Design and construction
- Architect: David Chipperfield

= The Bryant =

Residential building in Manhattan, New York

The Bryant is a residential building at 16 West 40th Street, south of Bryant Park, in Midtown Manhattan, New York City, developed by HFZ Capital Group and designed by the firm of architect David Chipperfield. The building topped out in 2016, and construction ended in 2018.

==History==
The city first approved plans for the building in 2007. HFZ announced Chipperfield's role as architect in 2015, in the same press release that disclosed the development's name. The announcement also disclosed that the building would have both condominiums and a luxury hotel. The site formerly held a parking lot, and constituted the final undeveloped plot on Bryant Park.
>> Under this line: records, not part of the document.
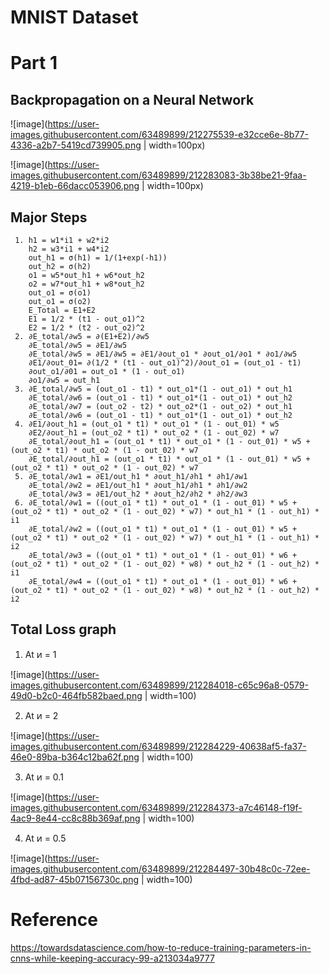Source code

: # MNIST Dataset

# Part 1

## Backpropagation on a Neural Network

![image](https://user-images.githubusercontent.com/63489899/212275539-e32cce6e-8b77-4336-a2b7-5419cd739905.png | width=100px)

![image](https://user-images.githubusercontent.com/63489899/212283083-3b38be21-9faa-4219-b1eb-66dacc053906.png | width=100px)

## Major Steps

     1. h1 = w1*i1 + w2*i2
        h2 = w3*i1 + w4*i2
        out_h1 = σ(h1) = 1/(1+exp(-h1))
        out_h2 = σ(h2)
        o1 = w5*out_h1 + w6*out_h2
        o2 = w7*out_h1 + w8*out_h2
        out_o1 = σ(o1)
        out_o1 = σ(o2)
        E_Total = E1+E2
        E1 = 1/2 * (t1 - out_o1)^2
        E2 = 1/2 * (t2 - out_o2)^2 
     2. ∂E_total/∂w5 = ∂(E1+E2)/∂w5
        ∂E_total/∂w5 = ∂E1/∂w5
        ∂E_total/∂w5 = ∂E1/∂w5 = ∂E1/∂out_o1 * ∂out_o1/∂o1 * ∂o1/∂w5
        ∂E1/∂out_01= ∂(1/2 * (t1 - out_o1)^2)/∂out_o1 = (out_o1 - t1)
        ∂out_o1/∂01 = out_o1 * (1 - out_o1)
        ∂o1/∂w5 = out_h1
     3. ∂E_total/∂w5 = (out_o1 - t1) * out_o1*(1 - out_o1) * out_h1
        ∂E_total/∂w6 = (out_o1 - t1) * out_o1*(1 - out_o1) * out_h2
        ∂E_total/∂w7 = (out_o2 - t2) * out_o2*(1 - out_o2) * out_h1
        ∂E_total/∂w6 = (out_o1 - t1) * out_o1*(1 - out_o1) * out_h2
     4. ∂E1/∂out_h1 = (out_o1 * t1) * out_o1 * (1 - out_01) * w5
        ∂E2/∂out_h1 = (out_o2 * t1) * out_o2 * (1 - out_02) * w7
        ∂E_total/∂out_h1 = (out_o1 * t1) * out_o1 * (1 - out_01) * w5 + (out_o2 * t1) * out_o2 * (1 - out_02) * w7
        ∂E_total/∂out_h1 = (out_o1 * t1) * out_o1 * (1 - out_01) * w5 + (out_o2 * t1) * out_o2 * (1 - out_02) * w7
     5. ∂E_total/∂w1 = ∂E1/out_h1 * ∂out_h1/∂h1 * ∂h1/∂w1
        ∂E_total/∂w2 = ∂E1/out_h1 * ∂out_h1/∂h1 * ∂h1/∂w2
        ∂E_total/∂w3 = ∂E1/out_h2 * ∂out_h2/∂h2 * ∂h2/∂w3
     6. ∂E_total/∂w1 = ((out_o1 * t1) * out_o1 * (1 - out_01) * w5 + (out_o2 * t1) * out_o2 * (1 - out_02) * w7) * out_h1 * (1 - out_h1) * i1
        ∂E_total/∂w2 = ((out_o1 * t1) * out_o1 * (1 - out_01) * w5 + (out_o2 * t1) * out_o2 * (1 - out_02) * w7) * out_h1 * (1 - out_h1) * i2
        ∂E_total/∂w3 = ((out_o1 * t1) * out_o1 * (1 - out_01) * w6 + (out_o2 * t1) * out_o2 * (1 - out_02) * w8) * out_h2 * (1 - out_h2) * i1
        ∂E_total/∂w4 = ((out_o1 * t1) * out_o1 * (1 - out_01) * w6 + (out_o2 * t1) * out_o2 * (1 - out_02) * w8) * out_h2 * (1 - out_h2) * i2

## Total Loss graph

1. At ͷ = 1

![image](https://user-images.githubusercontent.com/63489899/212284018-c65c96a8-0579-49d0-b2c0-464fb582baed.png | width=100)

2. At ͷ = 2

![image](https://user-images.githubusercontent.com/63489899/212284229-40638af5-fa37-46e0-89ba-b364c12ba62f.png | width=100)

3. At ͷ = 0.1

![image](https://user-images.githubusercontent.com/63489899/212284373-a7c46148-f19f-4ac9-8e44-cc8c88b369af.png | width=100)

4. At ͷ = 0.5

![image](https://user-images.githubusercontent.com/63489899/212284497-30b48c0c-72ee-4fbd-ad87-45b07156730c.png | width=100)


# Reference
https://towardsdatascience.com/how-to-reduce-training-parameters-in-cnns-while-keeping-accuracy-99-a213034a9777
The developers of the nearby Bryant Park Hotel sued HFZ over the use of the name "The Bryant".

==Architecture==
HFZ solicited plans from architectural firms including Morris Adjmi and Spivak Architects before settling on Chipperfield. The facade is made of precast, polished concrete, a choice Chipperfield made so that the structure would be aesthetically distinguished from new construction that employs glass as its facade. The New York Times referred to the facade as "[...] a touch that promises to make the building stand out". The precast material features marble and sandstone chips in various colors. The colors of the inserted materials reference nearby buildings. Chipperfield's firm also designed the interior, which features herringbone floors. The facade extends into the building's residences.

Though The Bryant is Chipperfield's first ground-up commission in New York, he previously designed the interior of the Bryant Park Hotel, inside the American Radiator Building, which neighbors The Bryant.